Electromagnetic drive mechanisms are suitable for a variety of short stroke, fast response applications. For example, a drive mechanism may be used to drive a bypass passage door for a high speed sorting device.
FIG. 1 illustrates an example of a conventional electromagnetic drive mechanism 1. Drive mechanism 1 may comprise a stator 2 and a rotor 3 that rotates relative to stator 2. Rotor 3 may comprise an output shaft 4 comprised of a non-magnetic material, and a rotor core 5 comprising a magnetic material and fixed to the output shaft 4. The rotor core 5 may comprise a plurality of rotor poles 6 of substantially uniform thickness.

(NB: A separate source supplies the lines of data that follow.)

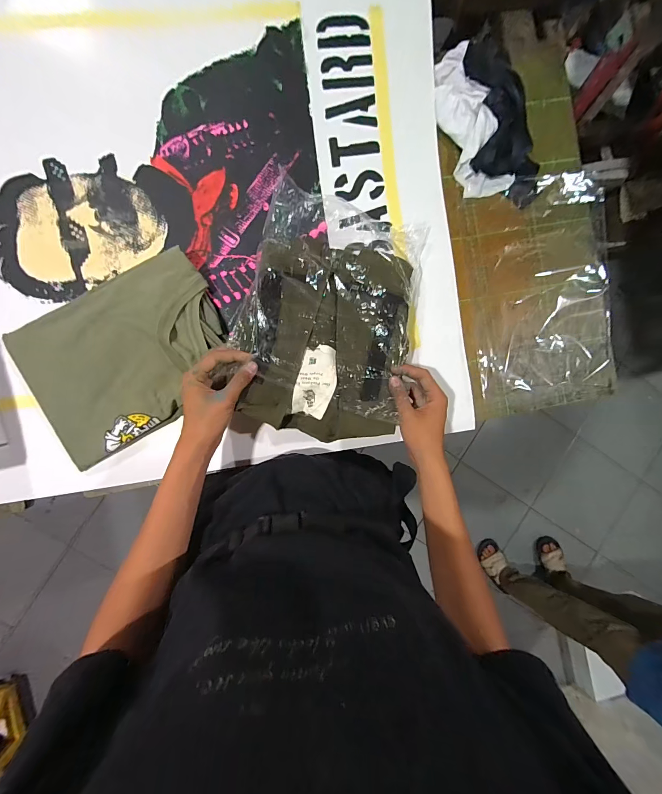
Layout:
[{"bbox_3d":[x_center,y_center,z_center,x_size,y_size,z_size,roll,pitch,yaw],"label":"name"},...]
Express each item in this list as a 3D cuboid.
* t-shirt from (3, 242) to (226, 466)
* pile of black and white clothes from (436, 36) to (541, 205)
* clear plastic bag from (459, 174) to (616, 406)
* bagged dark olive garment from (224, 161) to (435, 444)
[{"bbox_3d":[-0.297,-0.061,0.495,0.289,0.036,0.217,-32,93,-3],"label":"t-shirt"},{"bbox_3d":[0.250,-0.422,0.516,0.134,0.050,0.248,-22,92,-4],"label":"pile of black and white clothes"},{"bbox_3d":[0.349,-0.177,0.547,0.241,0.028,0.354,-5,92,-6],"label":"clear plastic bag"},{"bbox_3d":[-0.002,-0.125,0.486,0.236,0.036,0.351,13,76,-5],"label":"bagged dark olive garment"}]

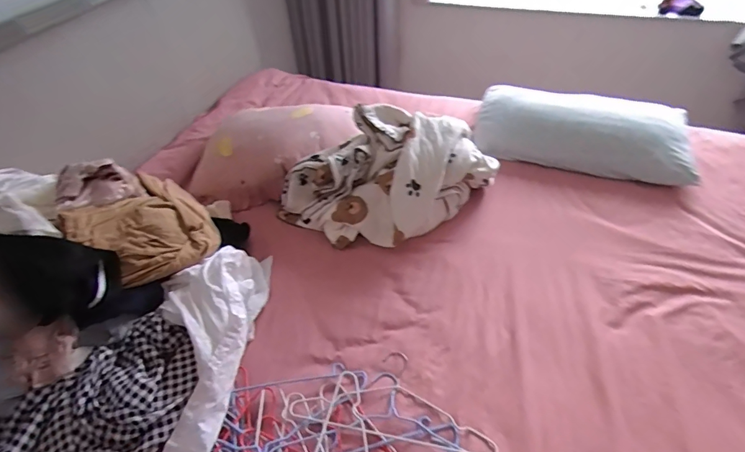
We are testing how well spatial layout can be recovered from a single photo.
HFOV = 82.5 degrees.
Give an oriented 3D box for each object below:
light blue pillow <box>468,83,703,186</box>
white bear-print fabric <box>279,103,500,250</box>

The stator 2 may comprise a plurality of upper and lower stator core portions 7 comprised of a magnetic material and arranged along the axis of the rotor shaft 4, as well as winding groups 8 wrapped around the outside of stator core portions 7. The upper and lower stator core portions 7 comprise a plurality of stator pole 9. There may be a gap between rotor poles 6 and stator poles 9, allowing the rotor 3 to rotate relative to the stator 2.
While historically, performance, life cycle capability, heat transfer, hysteresis and curve profile have been the primary considerations when designing drive mechanisms, as systems and application evolve, other characteristics such as speed, responsiveness, and device size have increased in importance.
Thus, there exists a need for an improved compact, fast-response drive mechanism.